◆ Opdracht 1: Welk deel van de Armeniërs woont volgens het artikel over Armenië anno 2023 nog in eigen land?

◆ Te lezen fragment:
*****

BuitenlandNagorno-Karabach
Slechts een derde Armeniërs woont in eigen land

Armenië is door de eeuwen heen een speelbal in geopolitieke krachtmetingen geweest. Met als meest recente dieptepunt het conflict in Nagorno-Karabach. Anno 2023 woont nog amper een derde van de Armeniërs in eigen land.

Richard Donk en Cornelis Boon
30 September 2023 13:42Gewijzigd op 2 October 2023 06:54
Armeense kerk in Sepanakert, de hoofdstad van Nagorno-Karabach. beeld AFP, Siranush Sargsyan
Armeense kerk in Sepanakert, de hoofdstad van Nagorno-Karabach. beeld AFP, Siranush Sargsyan

Ooit strekte het Armeense rijk zich uit van de Kaspische tot aan de Middellandse Zee. In de hoogtijdagen, onder Tigranes de Grote (95-55 v. Chr.), omvatte het, behalve het grondgebied op de Kaukausus, grote delen van het huidige Turkije, Syrië, Iran, Israël en Libanon. Het werd beschouwd als een van de machtigste staten ten oosten van Rome.

*****

◆ Aangeleverde gegevens:
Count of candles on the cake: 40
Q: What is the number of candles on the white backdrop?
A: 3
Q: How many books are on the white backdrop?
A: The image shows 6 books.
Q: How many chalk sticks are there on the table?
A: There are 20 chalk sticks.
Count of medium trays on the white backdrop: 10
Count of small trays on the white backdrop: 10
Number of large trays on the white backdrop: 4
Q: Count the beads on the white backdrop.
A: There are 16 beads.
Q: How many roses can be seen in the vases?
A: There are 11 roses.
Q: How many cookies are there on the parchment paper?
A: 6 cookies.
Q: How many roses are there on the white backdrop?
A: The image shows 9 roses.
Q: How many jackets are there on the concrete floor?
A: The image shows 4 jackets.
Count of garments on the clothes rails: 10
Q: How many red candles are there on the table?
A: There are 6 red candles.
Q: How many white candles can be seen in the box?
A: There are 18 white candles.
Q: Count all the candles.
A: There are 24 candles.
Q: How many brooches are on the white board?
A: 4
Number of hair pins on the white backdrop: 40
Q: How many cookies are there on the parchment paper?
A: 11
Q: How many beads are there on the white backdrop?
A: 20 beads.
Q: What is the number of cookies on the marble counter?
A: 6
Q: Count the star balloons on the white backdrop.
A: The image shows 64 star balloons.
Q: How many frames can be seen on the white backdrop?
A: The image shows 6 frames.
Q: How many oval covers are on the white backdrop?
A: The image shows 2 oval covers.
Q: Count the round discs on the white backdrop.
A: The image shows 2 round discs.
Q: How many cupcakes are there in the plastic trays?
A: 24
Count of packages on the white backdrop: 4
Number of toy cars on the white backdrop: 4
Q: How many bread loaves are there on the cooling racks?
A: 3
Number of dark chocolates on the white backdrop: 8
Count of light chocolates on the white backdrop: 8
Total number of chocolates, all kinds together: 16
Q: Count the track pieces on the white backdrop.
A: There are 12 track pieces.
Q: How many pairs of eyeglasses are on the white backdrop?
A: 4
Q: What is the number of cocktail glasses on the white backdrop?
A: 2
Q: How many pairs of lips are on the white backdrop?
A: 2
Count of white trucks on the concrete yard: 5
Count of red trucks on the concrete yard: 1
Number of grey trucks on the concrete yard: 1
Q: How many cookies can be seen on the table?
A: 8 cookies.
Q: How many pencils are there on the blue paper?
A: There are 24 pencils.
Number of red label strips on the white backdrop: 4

*****

◆ Opdracht 2: Zet de regels van de gegevens om in een Markdown-tabel met de kolommen Nr. en Regel, te beginnen bij de regel met "Number of dark" en doorlopend tot en met het einde van de gegevens. Laat lege regels weg.

◆ Schriftelijk antwoord 1: Amper een derde van de Armeniërs.

◆ Schriftelijk antwoord 2:
| Nr. | Regel |
|---|---|
| 1 | Number of dark chocolates on the white backdrop: 8 |
| 2 | Count of light chocolates on the white backdrop: 8 |
| 3 | Total number of chocolates, all kinds together: 16 |
| 4 | Q: Count the track pieces on the white backdrop. |
| 5 | A: There are 12 track pieces. |
| 6 | Q: How many pairs of eyeglasses are on the white backdrop? |
| 7 | A: 4 |
| 8 | Q: What is the number of cocktail glasses on the white backdrop? |
| 9 | A: 2 |
| 10 | Q: How many pairs of lips are on the white backdrop? |
| 11 | A: 2 |
| 12 | Count of white trucks on the concrete yard: 5 |
| 13 | Count of red trucks on the concrete yard: 1 |
| 14 | Number of grey trucks on the concrete yard: 1 |
| 15 | Q: How many cookies can be seen on the table? |
| 16 | A: 8 cookies. |
| 17 | Q: How many pencils are there on the blue paper? |
| 18 | A: There are 24 pencils. |
| 19 | Number of red label strips on the white backdrop: 4 |